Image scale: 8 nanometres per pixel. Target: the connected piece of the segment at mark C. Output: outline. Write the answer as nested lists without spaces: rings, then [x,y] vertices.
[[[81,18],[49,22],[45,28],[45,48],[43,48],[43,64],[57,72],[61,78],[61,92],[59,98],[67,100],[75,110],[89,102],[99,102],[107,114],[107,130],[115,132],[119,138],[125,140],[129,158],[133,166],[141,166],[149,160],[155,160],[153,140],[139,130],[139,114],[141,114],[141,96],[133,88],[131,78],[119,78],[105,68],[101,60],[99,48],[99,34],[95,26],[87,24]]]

...

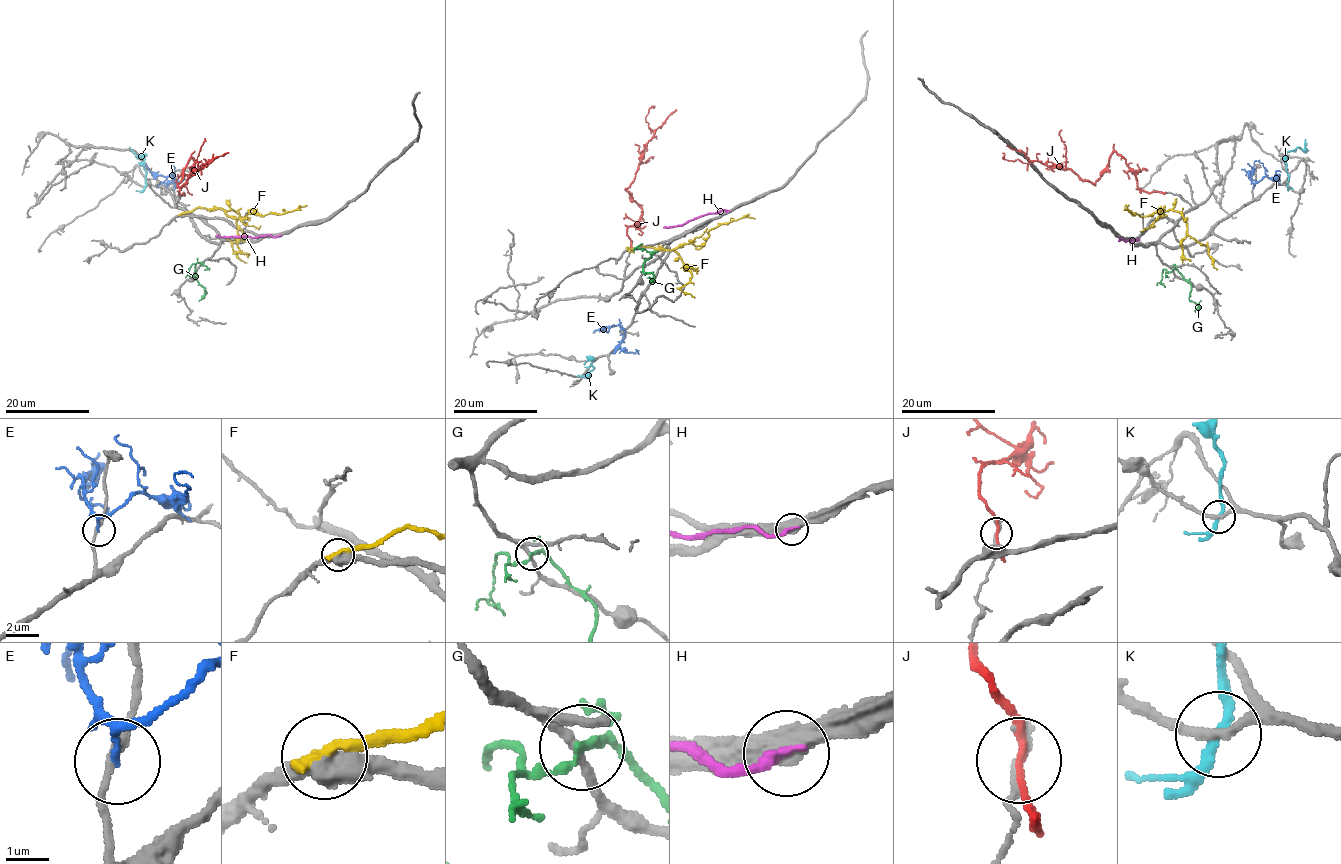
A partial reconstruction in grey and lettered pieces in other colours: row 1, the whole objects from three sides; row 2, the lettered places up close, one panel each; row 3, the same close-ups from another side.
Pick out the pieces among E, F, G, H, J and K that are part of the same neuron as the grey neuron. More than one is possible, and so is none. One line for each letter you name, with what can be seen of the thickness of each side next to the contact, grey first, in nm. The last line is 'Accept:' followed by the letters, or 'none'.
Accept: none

==

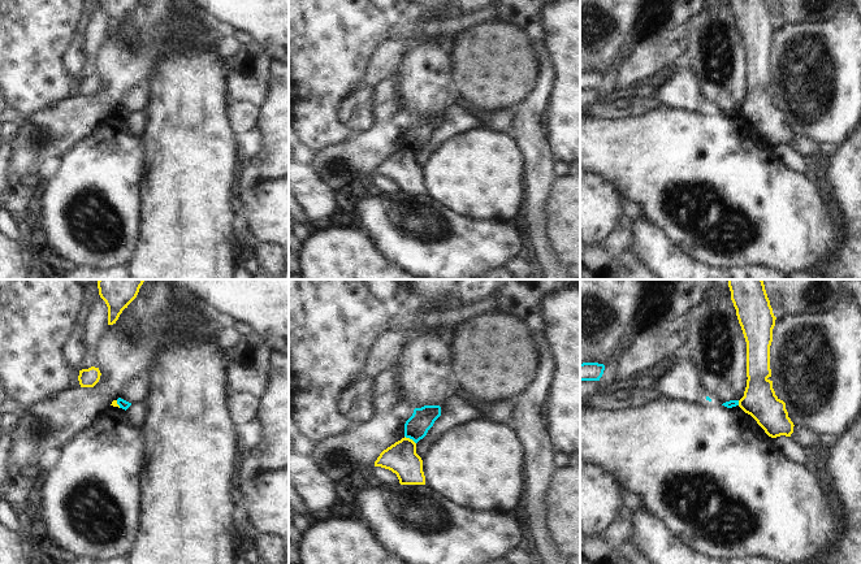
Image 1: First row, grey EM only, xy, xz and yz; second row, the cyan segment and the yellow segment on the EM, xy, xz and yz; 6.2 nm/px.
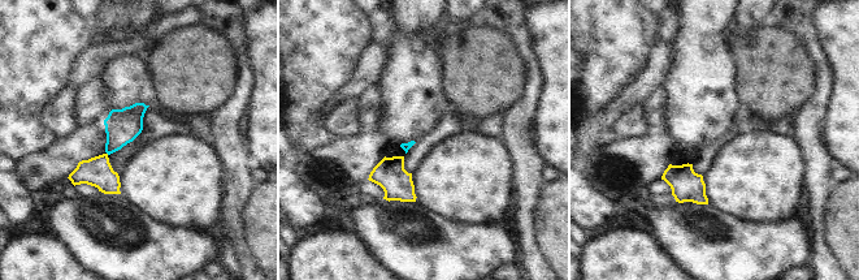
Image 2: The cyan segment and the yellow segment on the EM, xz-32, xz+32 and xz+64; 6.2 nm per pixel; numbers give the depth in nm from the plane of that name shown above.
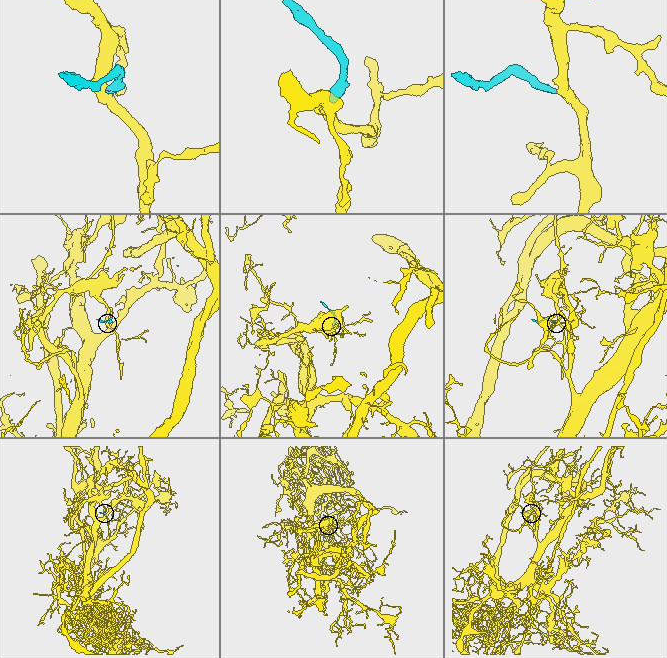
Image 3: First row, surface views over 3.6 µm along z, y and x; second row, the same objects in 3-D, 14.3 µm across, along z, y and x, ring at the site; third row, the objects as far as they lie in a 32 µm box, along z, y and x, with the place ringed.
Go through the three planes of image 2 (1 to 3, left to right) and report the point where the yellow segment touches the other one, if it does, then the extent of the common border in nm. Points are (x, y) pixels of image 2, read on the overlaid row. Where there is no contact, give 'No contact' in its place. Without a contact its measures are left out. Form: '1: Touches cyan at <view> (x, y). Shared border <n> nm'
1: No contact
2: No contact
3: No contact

### Your goal
In the data above, each line holding "objects" is to be found and copied.

### Result for this exercise
A partial reconstruction in grey and lettered pieces in other colours: row 1, the whole objects from three sides; row 2, the lettered places up close, one panel each; row 3, the same close-ups from another side.
Image 3: First row, surface views over 3.6 µm along z, y and x; second row, the same objects in 3-D, 14.3 µm across, along z, y and x, ring at the site; third row, the objects as far as they lie in a 32 µm box, along z, y and x, with the place ringed.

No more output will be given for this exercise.